Schedule Variance (SV)


Schedule variance is the difference between where we should be in the schedule and where we actually are. It is expressed with the next formula:

  • Earned Value - Planned Value = Schedule Variance


Cost Performance Index (CPI)


It is the rate at which the project performance is linked with cost expectations during a specific timeframe. It is described as a ratio of the EV to the actual cost, being its formula the next one:

  • Earned Value / Actual Cost = Cost Performance Index


Schedule Performance Index (SPI)


It is the rate to check if the project performance is meeting schedule expectations. It is expressed with this formula:

  • Earned Value / Planned Value = Schedule Performance Index


To Complete Performance Index (TCPI)


It refers to the performance that you should reach to meet the financial or schedule objectives. It is described as a ratio of the cost to complete the outstanding work to the available budget, being its formulas the next ones:

  • Total Project Cost - Earned Value / Total Project Cost - Actual Cost = To Complete Performance Index (the efficiency that must be maintained to finish to plan)
  • Total Project Cost - Earned Value / Estimate at Completion - Actual Cost = To Complete Performance Index (the efficiency that must be maintained to finish the current EAC)


Estimate at Completion (EAC)


It is the expected total cost of completing the work. It expresses the total cost at completion based on the performance of the project up to a point in time.
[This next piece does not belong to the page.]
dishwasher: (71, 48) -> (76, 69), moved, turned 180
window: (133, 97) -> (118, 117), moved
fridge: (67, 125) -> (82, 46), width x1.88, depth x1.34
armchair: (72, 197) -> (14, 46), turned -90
There are several formulas for this one:

  • Total Project Cost / Cost Performance Index = Estimate at Completion (if the Cost Performance Index is expected to be the same for the rest of the project, you can calculate the EAC with this formula)
  • Total Project Cost + Actual Cost - Earned Value = EAC (you can use this formula if the future work is completed at a planned rate)
  • Actual Cost + Bottom-Up Estimate to Complete = EAC (use this formula if the initial plan is no longer valid)
  • Actual Cost + (Total Project Cost - Earned Value) / (CPI * Schedule Performance Index) = EAC (if the SPI and CPI influence the remaining work, you can calculate the EAC with this formula)


Estimate To Complete (ETC)


It is the expected cost to finish the rest of the established work. It describes how much more will be spent based on past performances. The formula is:

  • Estimate at Completion - Actual Cost = Estimate to Complete


Variance at Completion (VAC)


It is the projection of the amount of budget surplus or deficit. It is expressed with the next formula:

  • Total Project Cost - Estimate at Completion = Variance at Completion

A Helping Hand For Your Project Manager: EVM Templates for Microsoft Excel

Luckily, to make your own earned value management system, it isn't necessary to buy very specific software or attend a project management institute, as you can build your own with a simple program.
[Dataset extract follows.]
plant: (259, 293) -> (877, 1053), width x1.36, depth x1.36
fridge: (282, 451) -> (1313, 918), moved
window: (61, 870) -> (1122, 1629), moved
With the well-known Microsoft Excel, you can just get a free template and create from there your own EVM, as we’ll show some examples below. And if you need a CD key to get Excel, you can buy one at a low price from RoyalCDKeys. It comes with the latest version of the software and the whole Office 2021 package. So you aren't only getting Excel but also many other programs like Word, PowerPoint, Outlook, and many more.
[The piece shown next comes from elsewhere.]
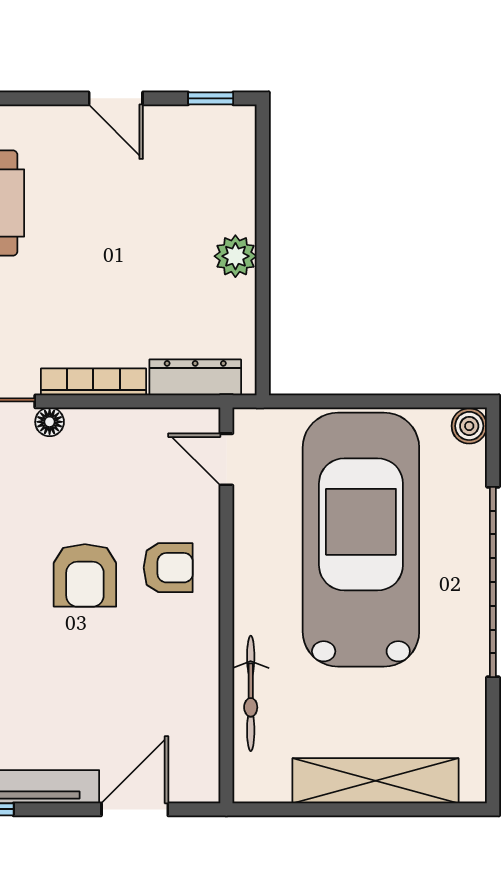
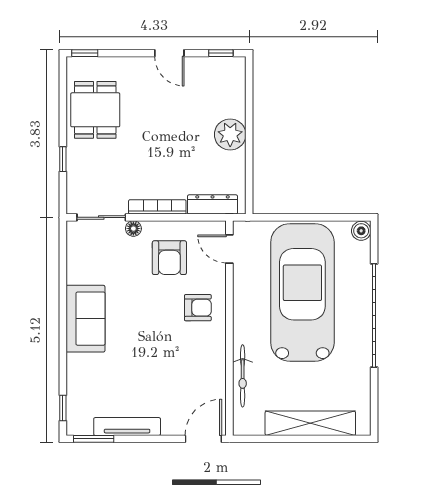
plant: (235, 256) -> (230, 134), width x1.36, depth x1.36
armchair: (85, 575) -> (169, 258), moved
door: (135, 809) -> (203, 439), moved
Earned Value Management Template

This one comes with three sheets to not only lay down your earned value management but also actual costs and earned value to calculate the cumulative EV. You can download it from the Smartsheet website.



EVM Calculator Template

This template is already built with a calculator in its cells with the many formulas that we listed before. So, combining this template with the previous one could be ideal for your project. You can download it from Agile-Mercurial.



Earned Value Analysis Report Template

This template comes with a chart and graph for better visibility and presentation. It also has an Actual Costs sheet and an Earned Value sheet. You can get it from the Vertex42 website.

Bottom Line

Earned value management is one of the most precise techniques for project forecasting in organizations that are reaching certain maturity levels. But its complexity at first glance can be daunting to dive into this topic. 

Hopefully, this guide can ease that understanding, and you can start implementing this method for your business.